The Alaska State Legislature returned to its usual business on Monday, after a short break last week to allow more than one-third of the state’s legislators to travel to Washington, D.C., for meetings.
The Legislature takes a few days off every March for the annual Washington, D.C., meeting of the Energy Council, which brings together lawmakers from energy-producing states and provinces, as well as from other energy-producing countries.
This year, Alaska’s Sen. Bert Stedman, R-Sitka, is chairman of the Energy Council.
Stedman did not speak during the Senate floor session Monday afternoon, but Senate Minority Leader Johnny Ellis, D-Anchorage, one of the legislators who attended the Energy Council meeting, praised him for his work in steering the meeting.
“I just wanted to say that I’m ‘Alaska proud’ for the leadership role that our state is taking in the Energy Council and the performance of the senator from Sitka in particular,” said Ellis. “That organization is in good hands, and Alaska made a good showing, and for that we can all be proud.”
Ellis also acknowledged Sen. Lesil McGuire, R-Anchorage, and Rep. Bob Herron, D-Bethel, who co-chaired last week’s Pacific Northwest Economic Region Arctic Caucus roundtable, also held in Washington, D.C.
The Senate also passed a pair of bills with broad support in the chamber.
The first, Senate Bill 2, authorizes Alaska to upgrade its associate membership in the Interstate Mining Compact Commission to full membership. It would be the 20th full member of the organization, which serves as a forum for discussion and collaboration between member states on mining issues.
“Alaska has a long history in mining, Mr. President, and has been recognized for advances in best practices for mining in our unique environment,” said bill sponsor Sen. Cathy Giessel, R-Anchorage, addressing Senate President Charlie Huggins, R-Wasilla. “This would allow Alaska to add our voice to the discussion on the national level.”
Before the vote, several senators raised their hands to ask to be listed as sponsors of S.B. 2.
The bill passed with all 17 senators present in favor.
Giessel also spoke on behalf of Senate Bill 27, introduced at the request of Republican Gov. Sean Parnell. That bill would see Alaska take steps toward assuming primacy over dredge and fill operations from the federal government, which Giessel suggested may speed up an often lengthy permitting process.

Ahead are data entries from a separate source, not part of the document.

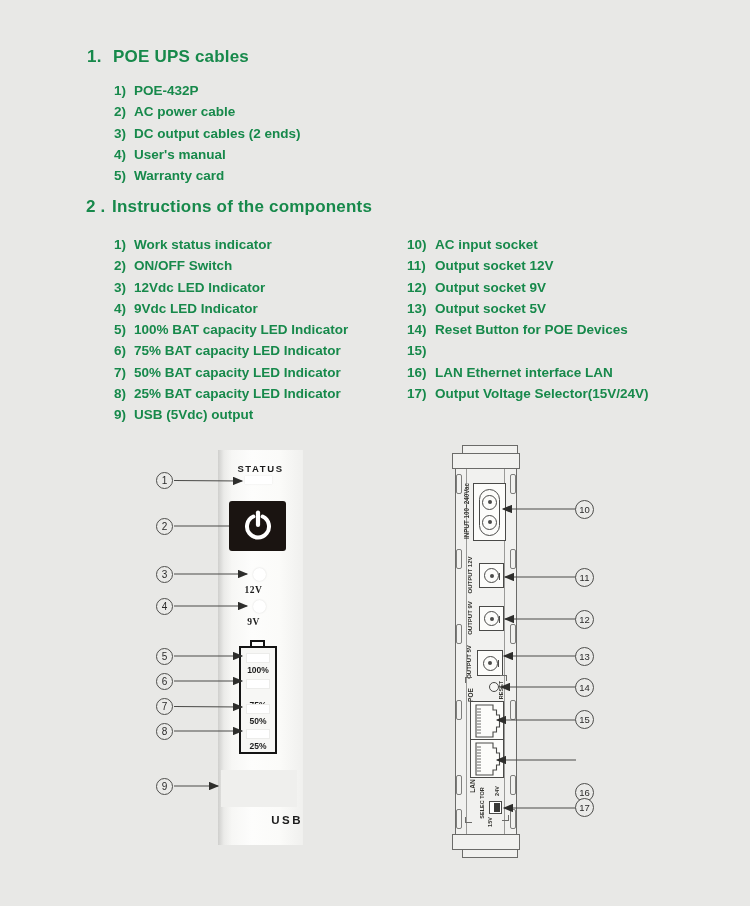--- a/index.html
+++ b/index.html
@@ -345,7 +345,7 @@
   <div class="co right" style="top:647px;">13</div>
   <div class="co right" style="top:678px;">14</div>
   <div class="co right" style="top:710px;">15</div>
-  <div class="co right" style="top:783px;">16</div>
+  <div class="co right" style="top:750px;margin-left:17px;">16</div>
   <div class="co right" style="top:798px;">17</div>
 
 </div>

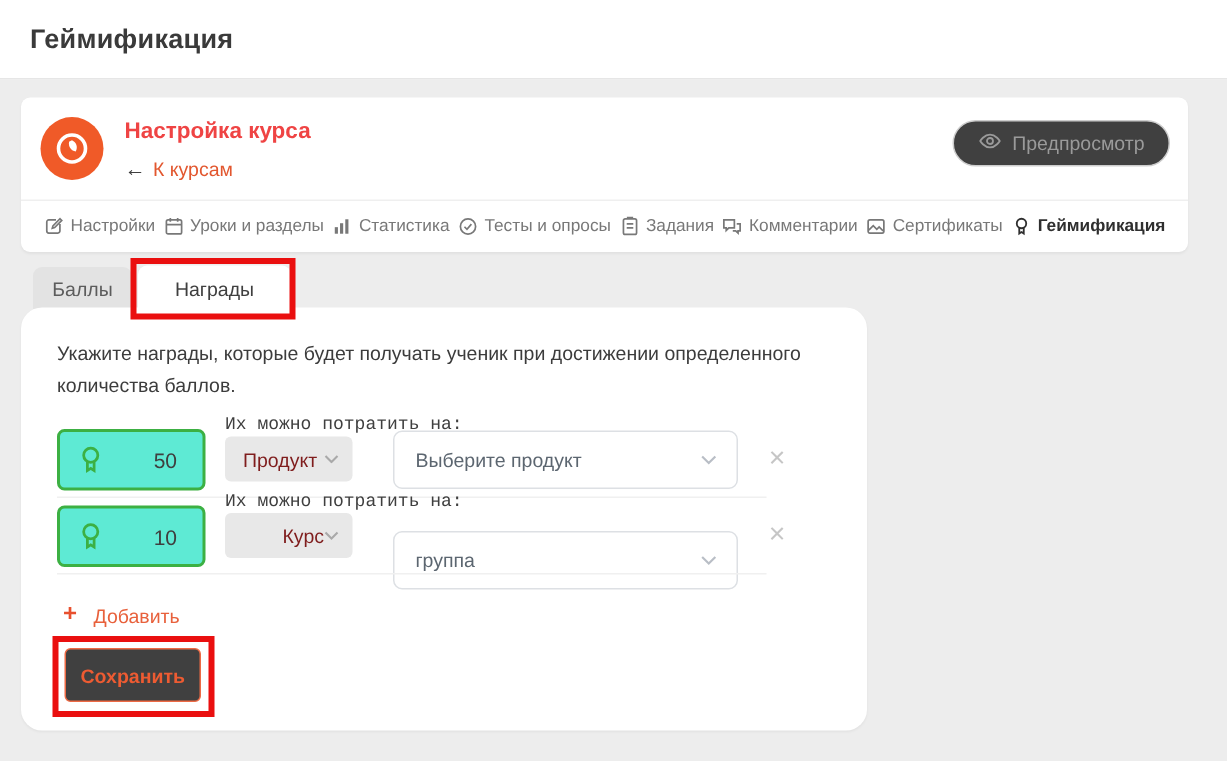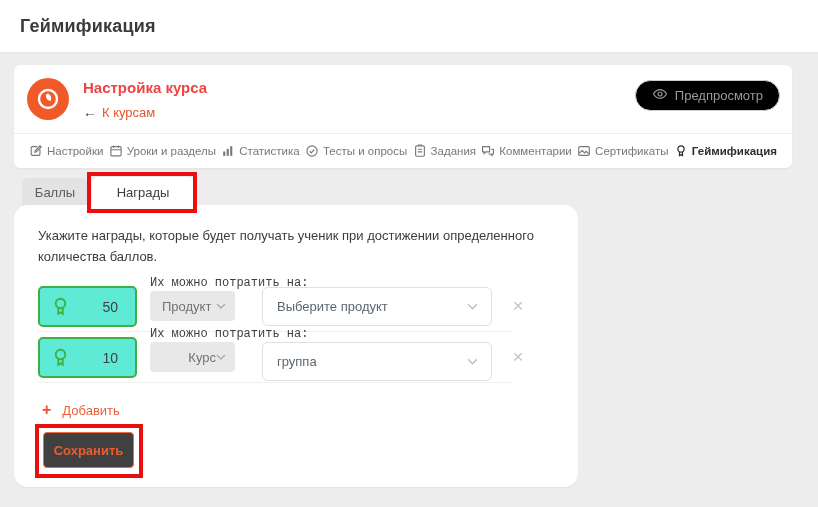--- a/index.html
+++ b/index.html
@@ -20,7 +20,7 @@
   .course-title { position:absolute; left:69px; top:14px; font-size:15px; font-weight:bold; color:#ef4444; }
   .back-link { position:absolute; left:69px; top:39px; font-size:13px; color:#e2572f; cursor:pointer; }
   .back-link .arr { color:#3f3f3f; margin-right:5px; font-size:14px; }
-  .preview-btn { position:absolute; right:12px; top:15px; height:31px; padding:0 16px; border:1px solid #cdcdcd; border-radius:16px; background:#000000; color:#9a9a9a; font-size:13px; display:flex; align-items:center; gap:7px; cursor:pointer; }
+  .preview-btn { position:absolute; right:12px; top:15px; height:31px; padding:0 16px; border:1px solid #cdcdcd; border-radius:16px; background:#404040; color:#9a9a9a; font-size:13px; display:flex; align-items:center; gap:7px; cursor:pointer; }
   .tabs { position:absolute; left:0; top:68px; width:778px; height:35px; border-top:1px solid #efefef; display:flex; align-items:center; justify-content:space-between; padding:0 15px; }
   .tab { display:flex; align-items:center; gap:4px; font-size:11.5px; color:#787878; white-space:nowrap; cursor:pointer; flex:0 0 auto; }
   .tab svg { flex:0 0 auto; }

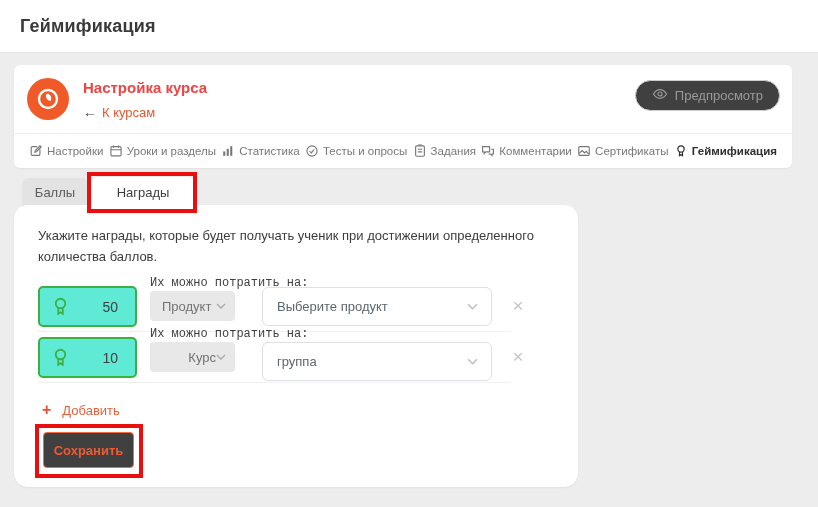--- a/index.html
+++ b/index.html
@@ -38,7 +38,7 @@
   .points-box { position:absolute; left:24px; width:99px; height:41px; border:2px solid #3cb043; border-radius:5px; background:#5eead4; display:flex; align-items:center; justify-content:space-between; padding:0 17px 0 10px; }
   .points-box .num { font-size:14px; color:#3f3f3f; }
   .spend-label { position:absolute; left:136px; font-size:12px; color:#3f3f3f;font-family:Liberation Mono, monospace; }
-  .grey-select { position:absolute; left:136px; width:85px; height:30px; background:#e8e8e8; border-radius:4px; display:flex; align-items:center; justify-content:space-between; padding:0 9px 0 12px; font-size:13px; color:#737373; cursor:default; }
+  .grey-select { position:absolute; left:136px; width:85px; height:30px; background:#e8e8e8; border-radius:4px; display:flex; align-items:center; justify-content:space-between; padding:0 9px 0 12px; font-size:13px; color:#7f1d1d; cursor:default; }
   .white-select { position:absolute; left:248px; width:230px; height:39px; background:#fff; border:1px solid #dde0e4; border-radius:6px; display:flex; align-items:center; justify-content:space-between; padding:0 13px 0 14px; font-size:13px; color:#5c6670; cursor:pointer; }
   .row-x { position:absolute; left:494px; width:20px; height:20px; color:#c6c6c6; font-size:19px; line-height:18px; text-align:center; cursor:pointer; }
   .row-sep { position:absolute; left:24px; width:473px; height:1px; background:#f0f0f0; }

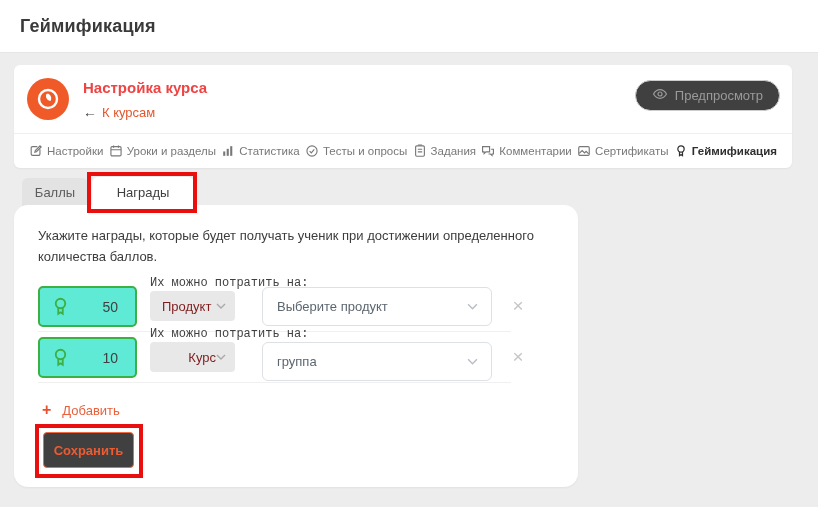--- a/index.html
+++ b/index.html
@@ -190,7 +190,7 @@
           <path d="M1 1l4 4 4-4"></path>
         </svg>
     </div>
-    <div class="white-select" style="top:137px;">
+    <div class="white-select" style="top:149px;">
       <span>группа</span>
       <svg width="11" height="7" viewBox="0 0 10 6" fill="none" stroke="#b9bec6" stroke-width="1.3">
           <path d="M1 1l4 4 4-4"></path>

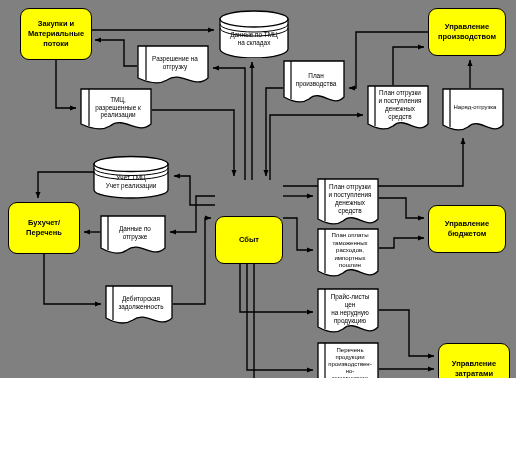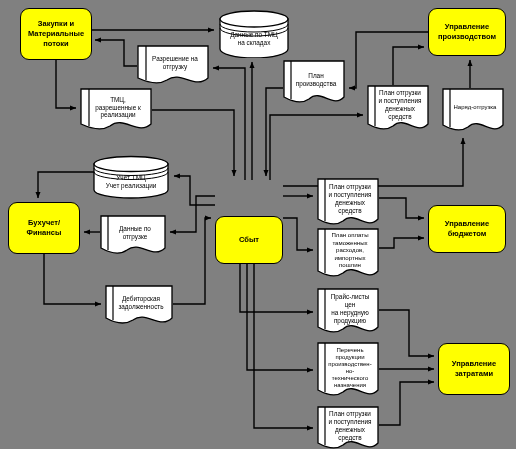--- a/index.html
+++ b/index.html
@@ -10,7 +10,7 @@
   #canvas {
     position: relative;
     width: 516px;
-    height: 449px;
+    height: 378px;
     background: #808080;
     overflow: hidden;
     font-family: "Liberation Sans", sans-serif;

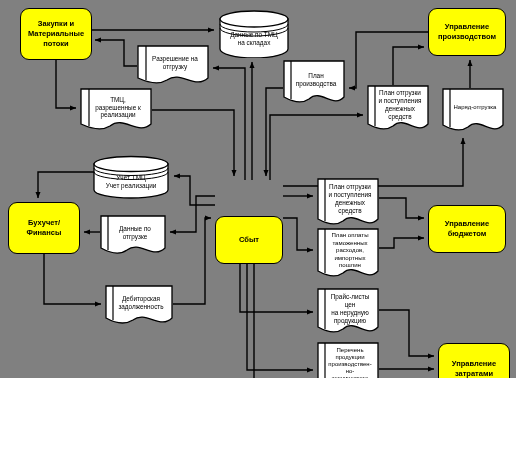--- a/index.html
+++ b/index.html
@@ -162,7 +162,7 @@
 
   <div class="node proc" style="left:8px;top:202px;width:72px;height:52px;">
     <span style="white-space:pre-line;">Бухучет/
-Финансы</span>
+Перечень</span>
   </div>
 
   <div class="node proc" style="left:215px;top:180px;width:68px;height:48px;margin-top:36px;">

Sen. Bill Wielechowski, D-Anchorage, argued that the bill would foist additional annual costs on the state government without relaxing current restrictions on project permitting. He and Ellis voted against its passage, but they were outvoted by Giessel and 14 other senators.
There was also action on the floor of the House of Representatives Monday, as legislators met in the morning to pass House Concurrent Resolution 1, which calls on Gov. Sean Parnell to create a “state food resource development working group” with the goal of encouraging local food.
H.C.R. 1 is sponsored by Rep. Bill Stoltze, R-Chugiak, who has famously promoted the resolution by distributing Alaska-grown carrots in the Capitol.
The resolution passed without objection and will now move to the Senate.